#### Problem to solve
Edit the PyCaret notebook below from "In order to" to "from **Kiva Microfunds**.", changing each "Kiva Microfunds" to "Kiva" and leaving everything else as it is.

#### Excerpt
In [1]:
import matplotlib.pyplot as plt
import seaborn as sns

%matplotlib inline
sns.set()

## Notebook Setting

In order to display the interactive elements of PyCaret in the Google Colab environment, you need to run the following code.

In [2]:
from pycaret.utils import enable_colab

enable_colab()

Colab mode enabled.


## Datasets Loading

In this case, we will use data from **Kiva Microfunds**.  
**Kiva Microfunds** is a non-profit organization that enables individuals to finance low-income entrepreneurs and students around the world through crowdfunding.  
The data for each Kiva loan includes information such as gender and location, as well as the borrower's story.  
In this project, we will use natural language processing to analyze the text of this borrower's story.  
The dataset contains 6,818 samples.  
The description of each feature in the dataset is as follows.

* **country**: Borrower's country
* **en**: The borrower's personal story
* **gender**: Sex (M=male, F=female)
* **loan_amount:** the amount of the approved loan
* **nonpayment**: type of lender (Lender = individual user registered with Kiva, Partner = microfinance institution working with Kiva)
* **sector**: sector of the borrower
* **status**: status of the loan (1 - defaulted, 0 - repaid)
 
In this case, we will only use the **en** column.

https://www.kiva.org/ 

In [3]:
from pycaret.datasets import get_data

data = get_data("kiva")
print(f"Datasets Shape : {data.shape}")

Unnamed: 0,country,en,gender,loan_amount,nonpayment,sector,status
0,Dominican Republic,"""Banco Esperanza"" is a group of 10 women looki...",F,1225,partner,Retail,0
1,Dominican Republic,"""Caminemos Hacia Adelante"" or ""Walking Forward...",F,1975,lender,Clothing,0
2,Dominican Republic,"""Creciendo Por La Union"" is a group of 10 peop...",F,2175,partner,Clothing,0
3,Dominican Republic,"""Cristo Vive"" (""Christ lives"" is a group of 10...",F,1425,partner,Clothing,0
4,Dominican Republic,"""Cristo Vive"" is a large group of 35 people, 2...",F,4025,partner,Food,0


Datasets Shape : (6818, 7)


## Environment Configuration

Set up the **PyCaret** environment.  
The `setup` function in pycaret.nlp initializes the **PyCaret** environment, but it must be called before executing other functions in **PyCaret**.  

At that time, you need to specify the target column to be analyzed.

In [4]:
from pycaret.nlp import setup

clf = setup(data=data, target="en", session_id=123)

Description,Value
session_id,123
Documents,6818
Vocab Size,10754
Custom Stopwords,False


## Model Building

The `models` function allows you to see all available machine learning models.

In [5]:
from pycaret.nlp import models

models()

#### Provided data

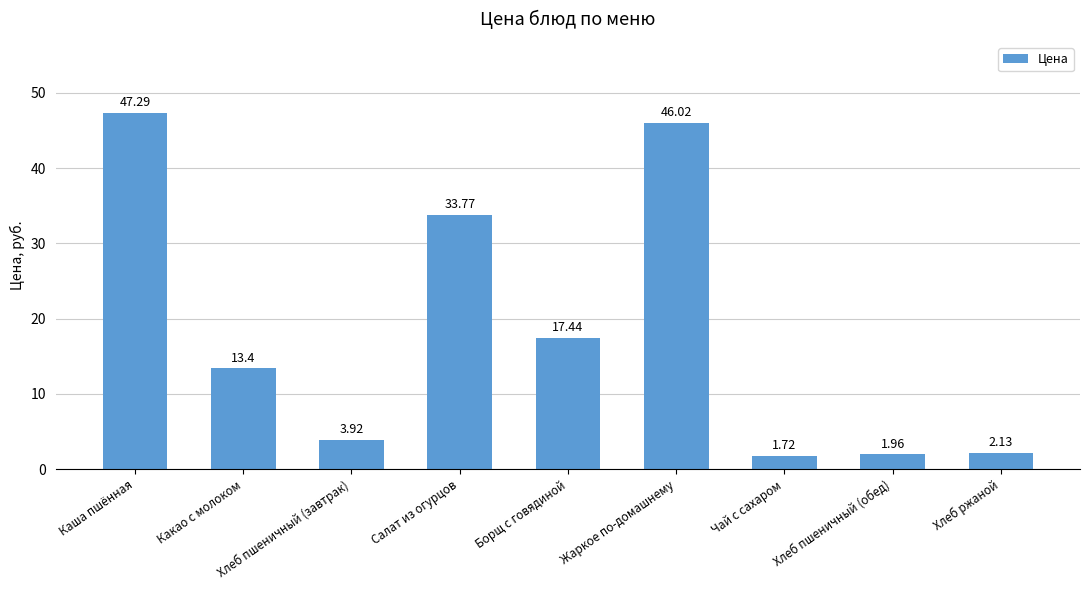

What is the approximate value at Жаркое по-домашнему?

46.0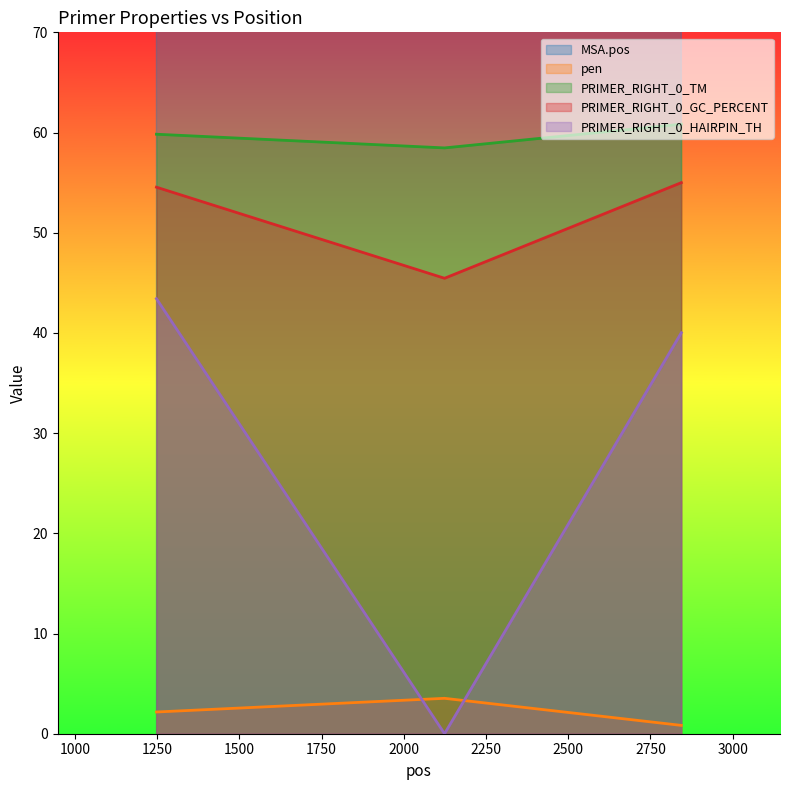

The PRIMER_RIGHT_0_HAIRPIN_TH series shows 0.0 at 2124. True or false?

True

#### Answer to the exercise
In order to display the interactive elements of PyCaret in the Google Colab environment, you need to run the following code.

In [2]:
from pycaret.utils import enable_colab

enable_colab()

Colab mode enabled.


## Datasets Loading

In this case, we will use data from **Kiva**.